TRECHO SELECIONADO ::
↓↓↓

# Permanecer versus  restar



## regalsun

Olá pessoal,
  I was wondering if there is a difference  between the use of the verbs *permanecer *and *restar*. Is permanecer used referring to living things, and restar for objects? For example:

1) Ele vai permanecer como o governador até o final do ano.
2) A comida restou na mesa na cozinha.


If my examples are wrong, could you please give me two simple examples using these verbs. Muito obrigado.


Regalsun.


----------



## Vanda

Hi Regal,

1) Ele vai permanecer como o governador até o final do ano. (continuar)
permanecer = continuar a ser ou ficar

2) A comida restou na mesa na cozinha. (sobrou)
restar = sobrar 

Ambas palavras têm mais significados, porém ative-me ao seu contexto.

↑↑↑

DADOS ::

↓↓↓

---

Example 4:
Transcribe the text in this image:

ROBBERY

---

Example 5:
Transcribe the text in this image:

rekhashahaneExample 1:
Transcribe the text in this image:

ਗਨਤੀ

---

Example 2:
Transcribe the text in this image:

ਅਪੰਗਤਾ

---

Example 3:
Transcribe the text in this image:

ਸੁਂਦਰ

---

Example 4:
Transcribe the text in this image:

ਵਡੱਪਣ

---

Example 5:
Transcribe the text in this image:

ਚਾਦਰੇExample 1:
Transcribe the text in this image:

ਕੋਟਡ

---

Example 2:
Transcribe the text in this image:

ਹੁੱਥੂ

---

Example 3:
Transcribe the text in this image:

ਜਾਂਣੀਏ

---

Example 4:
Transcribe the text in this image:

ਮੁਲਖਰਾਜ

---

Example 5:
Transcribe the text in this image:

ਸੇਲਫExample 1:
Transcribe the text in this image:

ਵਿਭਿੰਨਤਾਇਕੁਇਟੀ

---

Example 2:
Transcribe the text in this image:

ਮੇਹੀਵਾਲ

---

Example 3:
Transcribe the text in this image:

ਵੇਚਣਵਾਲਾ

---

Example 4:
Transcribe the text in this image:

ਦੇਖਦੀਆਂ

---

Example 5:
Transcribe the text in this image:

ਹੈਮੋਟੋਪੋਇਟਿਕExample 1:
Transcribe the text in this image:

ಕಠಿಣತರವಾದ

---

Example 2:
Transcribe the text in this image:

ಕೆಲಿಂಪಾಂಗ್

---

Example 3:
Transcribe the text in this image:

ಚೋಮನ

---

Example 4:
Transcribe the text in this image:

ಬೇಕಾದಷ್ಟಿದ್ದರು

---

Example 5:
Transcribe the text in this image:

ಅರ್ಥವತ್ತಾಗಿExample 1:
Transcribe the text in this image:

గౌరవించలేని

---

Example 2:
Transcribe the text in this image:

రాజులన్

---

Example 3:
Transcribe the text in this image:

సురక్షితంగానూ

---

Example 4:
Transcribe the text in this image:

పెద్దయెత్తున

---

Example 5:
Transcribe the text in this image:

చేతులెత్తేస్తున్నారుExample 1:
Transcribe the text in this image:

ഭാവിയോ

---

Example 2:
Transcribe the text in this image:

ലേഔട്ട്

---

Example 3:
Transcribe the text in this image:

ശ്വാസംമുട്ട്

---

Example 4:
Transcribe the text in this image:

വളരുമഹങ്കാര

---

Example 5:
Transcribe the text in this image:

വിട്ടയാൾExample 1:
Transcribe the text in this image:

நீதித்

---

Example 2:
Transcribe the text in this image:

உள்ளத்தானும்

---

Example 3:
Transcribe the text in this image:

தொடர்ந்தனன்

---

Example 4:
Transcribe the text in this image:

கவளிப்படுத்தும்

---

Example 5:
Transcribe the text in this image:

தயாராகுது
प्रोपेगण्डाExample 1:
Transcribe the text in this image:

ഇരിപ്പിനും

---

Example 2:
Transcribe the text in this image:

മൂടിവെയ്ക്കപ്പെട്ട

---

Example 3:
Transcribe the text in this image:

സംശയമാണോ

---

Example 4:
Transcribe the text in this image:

↑↑↑

INSTRUÇÃO DADA 1 ::
Repita fielmente a parte do trecho selecionado que vai de "permanecer = continuar" até "ao seu contexto.".
INSTRUÇÃO DADA 2 ::
No trecho selecionado, que verbo Vanda apresenta como equivalente de "restar"?
Baseie-se somente no trecho selecionado.

RESPOSTA 1 ::
permanecer = continuar a ser ou ficar

2) A comida restou na mesa na cozinha. (sobrou)
restar = sobrar 

Ambas palavras têm mais significados, porém ative-me ao seu contexto.

RESPOSTA 2 ::
Sobrar.